As many as 29,000 users of the password manager Passwordstate downloaded a malicious update that extracted data from the app and sent it to an attacker-controlled server, the app’s creator told customers.
In a email, Passwordstate’s creator, Click Studios, told customers that attackers compromised the upgrade mechanism and used it to install a malicious file on user computers. The file, named “moserware.secretsplitter.dll,” contained a legitimate copy of an app called SecretSplitter, along with malicious code called “Loader,” according to a brief description from security firm CSIS Group.
The Loader code tries to retrieve the file archive at https://passwordstate-18ed2.kxcdn[.]com/upgrade_service_upgrade.zip so it can retrieve an encrypted second-stage payload. Once decoded, the code is executed directly in memory. The email from Click Studios said the code “extracts information about the computer system and selects Passwordstate data, which is then posted to the bad actors’ CDN network.”
The compromised password status update lasted from April 20 at 8:33 a.m.
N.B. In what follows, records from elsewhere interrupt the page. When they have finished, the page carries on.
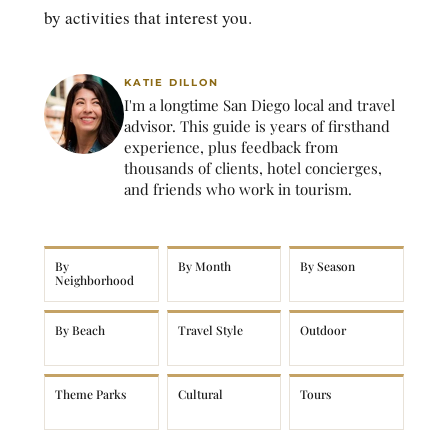
by activities that interest you.
KATIE DILLON
I'm a longtime San Diego local and travel
advisor. This guide is years of firsthand
experience, plus feedback from
thousands of clients, hotel concierges,
and friends who work in tourism.
By
By Month
By Season
Neighborhood
By Beach
Travel Style
Outdoor
Theme Parks
Cultural
Tours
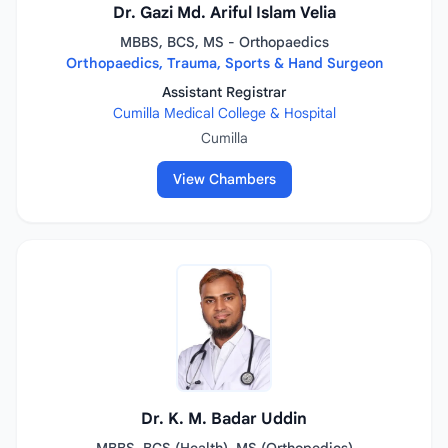
Dr. Gazi Md. Ariful Islam Velia
MBBS, BCS, MS - Orthopaedics
Orthopaedics, Trauma, Sports & Hand Surgeon
Assistant Registrar
Cumilla Medical College & Hospital
Cumilla
View Chambers
Dr. K. M. Badar Uddin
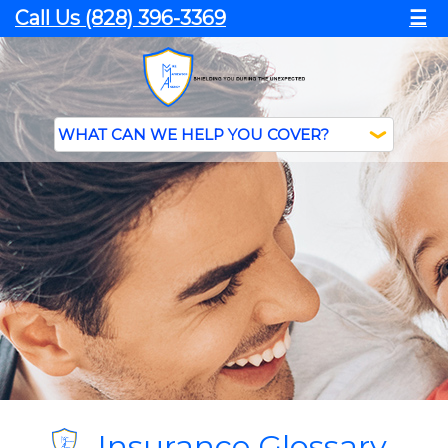
Call Us (828) 396-3369
☰
Insurance Glossary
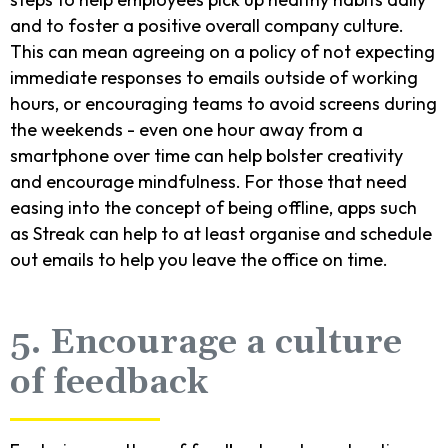
and to foster a positive overall company culture.
This can mean agreeing on a policy of not expecting
immediate responses to emails outside of working
hours, or encouraging teams to avoid screens during
the weekends - even one hour away from a
smartphone over time can help bolster creativity
and encourage mindfulness. For those that need
easing into the concept of being offline, apps such
as Streak can help to at least organise and schedule
out emails to help you leave the office on time.
5. Encourage a culture
of feedback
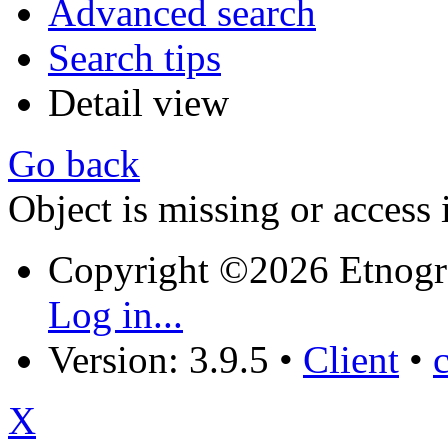
Advanced search
Search tips
Detail view
Go back
Object is missing or access 
Copyright ©2026 Etnogr
Log in...
Version: 3.9.5
•
Client
•
X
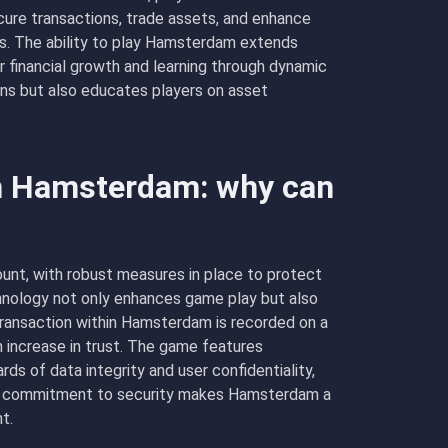
cure transactions, trade assets, and enhance
cs. The ability to play Hamsterdam extends
r financial growth and learning through dynamic
ins but also educates players on asset
in Hamsterdam: why can
unt, with robust measures in place to protect
chnology not only enhances game play but also
transaction within Hamsterdam is recorded on a
n increase in trust. The game features
s of data integrity and user confidentiality,
This commitment to security makes Hamsterdam a
t.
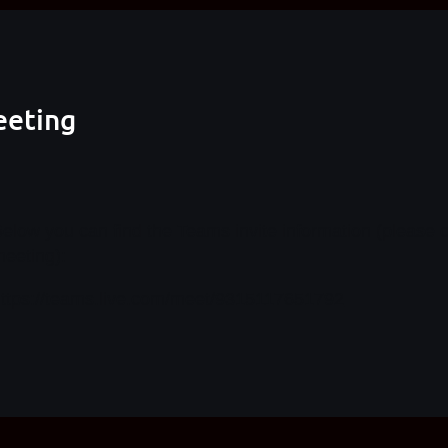
eeting
elow you can find the Teams invite information (please 
eeting):
ttps://teams.live.com/meet/9315117651792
UTC to April 22 at 12:30 a.m. The attacker’s server was shut down at 07:00 UTC on April 22.
The dark side of password managers
Security professionals regularly recommend password managers because they make it easy for people to store long, complex passwords that are unique across hundreds or even thousands of accounts. Without using a password manager, many people resort to weak passwords that are reused across multiple accounts.
The password state breach underscores the risk posed by password managers, as they represent a single point of failure that can lead to large numbers of online resources being compromised. The risks are significantly reduced when two-factor authentication is available and enabled, as extracted passwords alone are not enough to gain unauthorized access. Click Studios says Passwordstate offers multiple 2FA options.
The breach is especially concerning because Passwordstate is primarily sold to enterprise customers who use the manager to store passwords for firewalls, VPNs and other enterprise applications. Click Studios says Passwordstate is “trusted by more than 29,000 customers and 370,000 security and IT professionals around the world, with an installed base ranging from the largest enterprises, including many Fortune 500 companies, to the smallest IT stores.”
Another attack on the supply chain
The Passwordstate Compromise is the latest high profile supply chain attack to come to light in recent months. In December, a malicious update to SolarWinds’ network management software installed a backdoor on the networks of 18,000 customers. Earlier this month, an updated developer tool, the Codecov Bash Uploader, extracted secret authentication tokens and other sensitive data from infected machines and sent them to a remote site controlled by the hackers.
Phase one payloads uploaded to VirusTotal here and here showed that at the time this post went live, none of the 68 tracked endpoint security programs detected the malware. Investigators have so far been unable to obtain samples from the follow-up cargo.
Anyone using Passwordstate should immediately reset all stored passwords, especially those for firewalls, VPNs, switches, local accounts, and servers.
Click Studios representatives did not respond to an email requesting comment for this entry.